A recent poll of consumers' "emotional connection" to brands -- the Brand Intimacy 2020 Study conducted by market researcher MBLM -- shows that Harley-Davidson's (NYSE:HOG) popularity has dropped from sixth place to 30th place among consumers. But at least Harley is taking steps to remain popular with investors.
Last night after close of trading, America's most famous motorcycle-maker announced that it will increase the size of its quarterly dividend by 1.3%, from $0.375 to $0.38 per share. The new payout works out to $1.52 per year which, when compared to Harley's stock price of $35.80, works out to about a 4.2% annual dividend -- more than twice the average payout among S&P 500 stocks.
Additionally, Harley announced that it will more than double the size of its announced share buybacks. With 8.2 million shares still remaining from its share buyback authorization announced in February 2018, Harley will add a new authorization to repurchase 10 million shares (making the new authorization 18.2 million shares in total).
Harley currently has 154.3 million shares outstanding, which means that in theory at least, the company could buy back roughly 11.8% of its shares over time.

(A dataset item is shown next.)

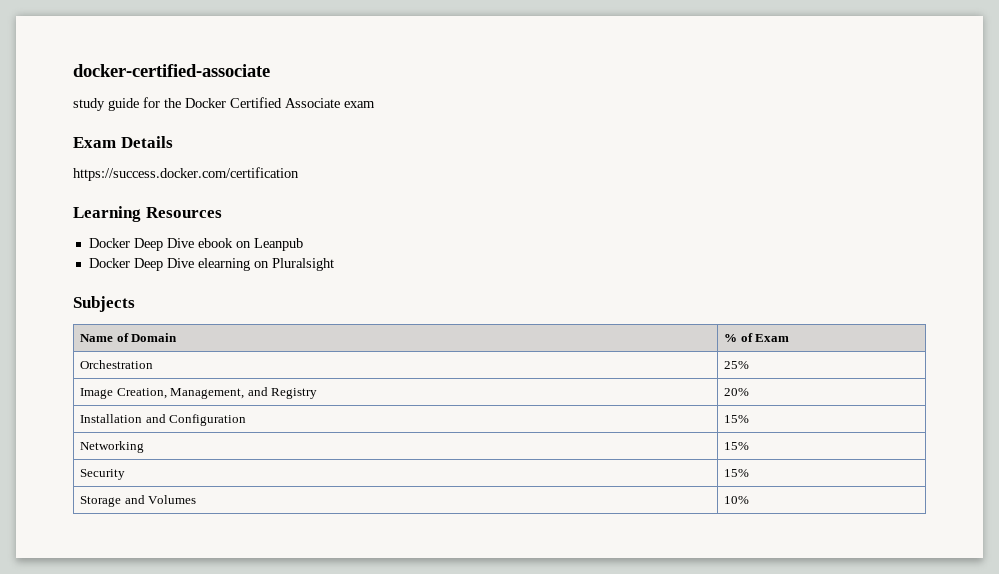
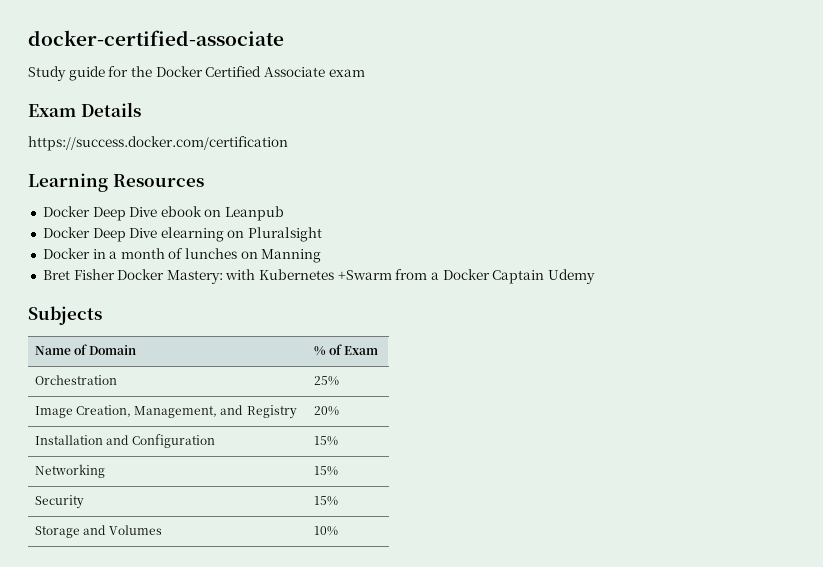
[73,98,105,111] study -> [28,66,66,81] Study
(334, 264) none -> [42,248,322,263] [42,269,595,284] // Docker in a month of lunches on Manning // Bret Fisher Docker Mastery: with Kubernetes +Swarm from a Docker Captain Udemy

How likely is that, and how long would it take to happen? At last report, Harley-Davidson was generating $687 million in annual free cash flow. Divided by the stock's currently cheap stock price -- down 6% from a year ago -- Harley-Davidson has enough cash coming in the door to permit it to buy more than 19 million shares at this rate, completing its buyback in under a year.
As of 12:25 p.m. EST, Harley-Davidson stock is up 2.3% this morning in response to the news.